Autor wpisu: Bart do newsa: Pięć szybkich wniosków: Warta – Lech 0:1

„Strasznie szkoda punktów straconych
z Trzepaczami przez głupotę Douglasa. Moglibyśmy być jeszcze wyżej w tabeli i mieć jeszcze mniejszą stratę. Żeby tylko tych dwóch punktów nie zabrakło na koniec sezonu. Muszę przyznać, że van der Brom naprawdę radzi sobie z graniem co trzy dni. Widać teraz po co zatrudniono tego trenera. Początek był bardzo trudny, ale w sumie co się dziwić. Brom w trakcie okresu przygotowawczego objął
dużynę rozregulowaną odejściem ważnych piłkarzy i rozbitą odejściem Skorży. Czas zagrał tu na naszą korzyść. Drużyna lepiej buduje akcje bo wrócili kontuzjowani podstawowi obrońcy (wcześniej np były problemy z rozgrywaniem po ziemi bo Pingot tego nie potrafi i zagrywał głównie długie piłki), Ishak i Karlstrom wrócili do formy, nowe treningi zaczęły przynosić pierwsze efekty, być może van der Brom lekko zmodyfikował treningi żeby było więcej świeżości i by nie było tylu kontuzji, Brom lepiej poznał resztę sztabu, drużynę i ligę. Z drużyny zeszło też ciśnienie po awansie do LK. Teraz wygląda to tak jak powinno.
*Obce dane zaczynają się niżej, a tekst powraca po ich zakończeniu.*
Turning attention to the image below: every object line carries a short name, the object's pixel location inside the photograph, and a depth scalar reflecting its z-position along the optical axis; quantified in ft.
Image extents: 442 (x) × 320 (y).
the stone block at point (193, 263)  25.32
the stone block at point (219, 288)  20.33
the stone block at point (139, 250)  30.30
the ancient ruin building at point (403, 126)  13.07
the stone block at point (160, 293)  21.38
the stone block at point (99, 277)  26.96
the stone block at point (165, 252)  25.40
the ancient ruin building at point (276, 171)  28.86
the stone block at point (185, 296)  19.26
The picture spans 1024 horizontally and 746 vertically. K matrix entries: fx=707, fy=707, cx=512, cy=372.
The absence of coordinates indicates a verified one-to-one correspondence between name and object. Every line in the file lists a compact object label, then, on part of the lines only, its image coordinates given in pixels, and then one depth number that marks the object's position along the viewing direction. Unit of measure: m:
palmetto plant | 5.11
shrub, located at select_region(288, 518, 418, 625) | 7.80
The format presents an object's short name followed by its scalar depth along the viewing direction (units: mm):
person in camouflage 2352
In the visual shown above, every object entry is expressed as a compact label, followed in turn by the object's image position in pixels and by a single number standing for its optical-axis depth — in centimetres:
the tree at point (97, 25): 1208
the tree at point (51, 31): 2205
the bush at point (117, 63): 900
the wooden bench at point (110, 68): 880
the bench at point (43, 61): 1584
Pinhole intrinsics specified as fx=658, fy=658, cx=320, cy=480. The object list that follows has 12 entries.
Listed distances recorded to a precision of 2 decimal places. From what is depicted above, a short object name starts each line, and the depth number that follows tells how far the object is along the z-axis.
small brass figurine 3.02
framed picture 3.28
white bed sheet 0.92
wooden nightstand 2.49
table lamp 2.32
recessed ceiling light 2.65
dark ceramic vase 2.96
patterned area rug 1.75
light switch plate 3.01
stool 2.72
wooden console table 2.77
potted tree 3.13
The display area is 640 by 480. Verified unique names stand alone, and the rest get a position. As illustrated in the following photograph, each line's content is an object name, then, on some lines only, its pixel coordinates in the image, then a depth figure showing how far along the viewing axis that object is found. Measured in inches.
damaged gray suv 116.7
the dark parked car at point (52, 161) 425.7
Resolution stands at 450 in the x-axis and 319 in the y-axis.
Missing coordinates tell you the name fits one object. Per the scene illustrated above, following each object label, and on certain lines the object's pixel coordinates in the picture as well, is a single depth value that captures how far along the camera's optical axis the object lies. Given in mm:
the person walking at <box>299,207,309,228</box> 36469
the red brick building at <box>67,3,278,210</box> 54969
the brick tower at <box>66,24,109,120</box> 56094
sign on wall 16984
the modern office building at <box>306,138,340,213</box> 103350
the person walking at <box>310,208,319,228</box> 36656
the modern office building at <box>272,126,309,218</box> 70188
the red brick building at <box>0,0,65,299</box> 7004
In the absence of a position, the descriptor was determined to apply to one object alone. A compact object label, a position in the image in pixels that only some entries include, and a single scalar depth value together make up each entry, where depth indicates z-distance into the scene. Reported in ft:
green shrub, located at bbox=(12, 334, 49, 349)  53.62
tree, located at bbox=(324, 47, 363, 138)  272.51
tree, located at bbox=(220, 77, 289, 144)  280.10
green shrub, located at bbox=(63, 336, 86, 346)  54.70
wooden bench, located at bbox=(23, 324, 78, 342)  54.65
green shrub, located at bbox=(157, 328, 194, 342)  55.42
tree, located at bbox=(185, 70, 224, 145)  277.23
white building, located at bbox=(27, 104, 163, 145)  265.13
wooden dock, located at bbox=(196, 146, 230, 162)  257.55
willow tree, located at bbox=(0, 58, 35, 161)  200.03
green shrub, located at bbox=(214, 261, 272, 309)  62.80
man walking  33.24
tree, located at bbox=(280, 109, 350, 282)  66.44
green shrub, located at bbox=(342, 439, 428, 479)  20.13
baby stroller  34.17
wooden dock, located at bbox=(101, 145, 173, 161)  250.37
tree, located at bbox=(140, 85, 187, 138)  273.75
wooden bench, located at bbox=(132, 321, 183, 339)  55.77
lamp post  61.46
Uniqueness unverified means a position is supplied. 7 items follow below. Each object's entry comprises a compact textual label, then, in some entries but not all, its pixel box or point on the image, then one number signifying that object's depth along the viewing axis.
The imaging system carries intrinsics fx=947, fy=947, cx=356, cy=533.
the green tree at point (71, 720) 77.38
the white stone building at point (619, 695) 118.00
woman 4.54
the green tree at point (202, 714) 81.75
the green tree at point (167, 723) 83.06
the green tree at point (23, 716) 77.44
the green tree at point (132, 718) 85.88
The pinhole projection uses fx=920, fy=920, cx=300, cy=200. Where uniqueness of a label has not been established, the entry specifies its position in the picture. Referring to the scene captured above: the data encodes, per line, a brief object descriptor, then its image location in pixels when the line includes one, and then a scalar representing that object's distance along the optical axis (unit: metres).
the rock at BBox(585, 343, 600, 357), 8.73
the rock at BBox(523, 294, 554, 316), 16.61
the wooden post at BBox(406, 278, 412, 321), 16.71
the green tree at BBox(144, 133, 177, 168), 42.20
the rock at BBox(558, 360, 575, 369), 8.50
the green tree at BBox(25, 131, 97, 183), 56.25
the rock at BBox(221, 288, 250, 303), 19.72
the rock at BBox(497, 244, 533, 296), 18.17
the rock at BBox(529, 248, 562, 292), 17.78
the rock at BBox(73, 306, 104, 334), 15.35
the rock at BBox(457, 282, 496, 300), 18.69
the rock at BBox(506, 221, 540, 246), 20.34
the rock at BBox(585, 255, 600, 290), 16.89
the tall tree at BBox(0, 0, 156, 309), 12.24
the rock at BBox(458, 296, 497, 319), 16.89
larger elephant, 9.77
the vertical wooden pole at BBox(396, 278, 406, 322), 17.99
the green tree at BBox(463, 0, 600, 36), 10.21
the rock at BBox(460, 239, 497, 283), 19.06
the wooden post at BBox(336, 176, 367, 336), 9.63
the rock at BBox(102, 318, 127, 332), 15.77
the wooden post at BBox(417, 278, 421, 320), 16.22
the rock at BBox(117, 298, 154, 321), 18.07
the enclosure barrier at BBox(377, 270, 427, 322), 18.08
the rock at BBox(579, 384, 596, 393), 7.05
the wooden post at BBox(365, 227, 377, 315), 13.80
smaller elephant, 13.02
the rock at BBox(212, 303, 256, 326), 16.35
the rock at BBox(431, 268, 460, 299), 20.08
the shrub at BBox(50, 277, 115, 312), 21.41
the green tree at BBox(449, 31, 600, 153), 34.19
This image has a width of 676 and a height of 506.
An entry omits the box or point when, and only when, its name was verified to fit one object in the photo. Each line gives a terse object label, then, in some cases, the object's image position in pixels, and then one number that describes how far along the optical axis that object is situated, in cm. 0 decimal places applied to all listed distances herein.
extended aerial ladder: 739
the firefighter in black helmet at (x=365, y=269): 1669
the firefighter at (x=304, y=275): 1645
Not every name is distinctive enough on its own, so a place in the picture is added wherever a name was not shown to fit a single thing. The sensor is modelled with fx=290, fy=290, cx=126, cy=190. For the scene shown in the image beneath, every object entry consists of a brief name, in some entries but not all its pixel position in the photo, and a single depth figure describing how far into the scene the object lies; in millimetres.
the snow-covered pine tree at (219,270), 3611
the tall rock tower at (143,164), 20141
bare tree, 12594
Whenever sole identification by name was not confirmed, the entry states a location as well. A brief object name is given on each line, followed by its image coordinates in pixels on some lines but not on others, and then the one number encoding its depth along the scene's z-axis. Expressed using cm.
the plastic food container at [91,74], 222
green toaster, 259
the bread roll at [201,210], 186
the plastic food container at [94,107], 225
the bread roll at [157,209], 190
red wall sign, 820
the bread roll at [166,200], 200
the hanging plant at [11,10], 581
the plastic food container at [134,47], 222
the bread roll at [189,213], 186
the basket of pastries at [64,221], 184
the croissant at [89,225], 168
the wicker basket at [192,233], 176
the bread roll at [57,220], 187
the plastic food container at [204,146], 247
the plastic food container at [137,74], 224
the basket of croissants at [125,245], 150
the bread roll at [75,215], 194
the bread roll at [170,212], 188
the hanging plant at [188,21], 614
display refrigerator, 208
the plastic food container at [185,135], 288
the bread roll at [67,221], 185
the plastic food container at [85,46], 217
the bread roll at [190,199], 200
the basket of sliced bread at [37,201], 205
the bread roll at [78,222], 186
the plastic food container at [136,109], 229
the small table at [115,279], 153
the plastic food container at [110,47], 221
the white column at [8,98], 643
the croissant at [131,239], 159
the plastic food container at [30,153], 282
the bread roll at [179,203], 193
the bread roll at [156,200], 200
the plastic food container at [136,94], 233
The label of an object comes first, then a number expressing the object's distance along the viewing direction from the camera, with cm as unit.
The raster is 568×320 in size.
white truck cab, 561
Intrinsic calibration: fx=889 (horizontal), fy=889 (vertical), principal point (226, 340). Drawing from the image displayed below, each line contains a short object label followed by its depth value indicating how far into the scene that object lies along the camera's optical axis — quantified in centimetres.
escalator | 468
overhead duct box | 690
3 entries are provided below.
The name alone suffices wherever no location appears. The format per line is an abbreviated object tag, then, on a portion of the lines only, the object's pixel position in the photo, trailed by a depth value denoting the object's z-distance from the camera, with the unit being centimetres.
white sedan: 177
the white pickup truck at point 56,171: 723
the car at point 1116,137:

Trochę mnie zaskoczyła nagła i szybka poprawa gry, jak za dotknięciem różdżki. Lech ocknął się w ostatnim momencie żeby serią zwycięstw zacząć szybko gonić czołówkę. Wcześniej w lipcu i sierpniu byłem nieco skonfundowany. Nie wiedziałem o co chodzi. Ciężko było mi uwierzyć czemu Lech grał tak słabo i źle, wiedząc że van der Brom to nie gość z przypadku, tylko trener z cv potężnym jak na Ekstraklasę. Nie wiem czy w Ekstraklasie pracował kiedyś trener z lepszym cv. Chyba po prostu potrzebował czasu. Całe szczęście że wszystko ruszyło. Cel teraz to punktowanie w lidze, wyjście z grupy LK, a na wiosnę walka o dublet.”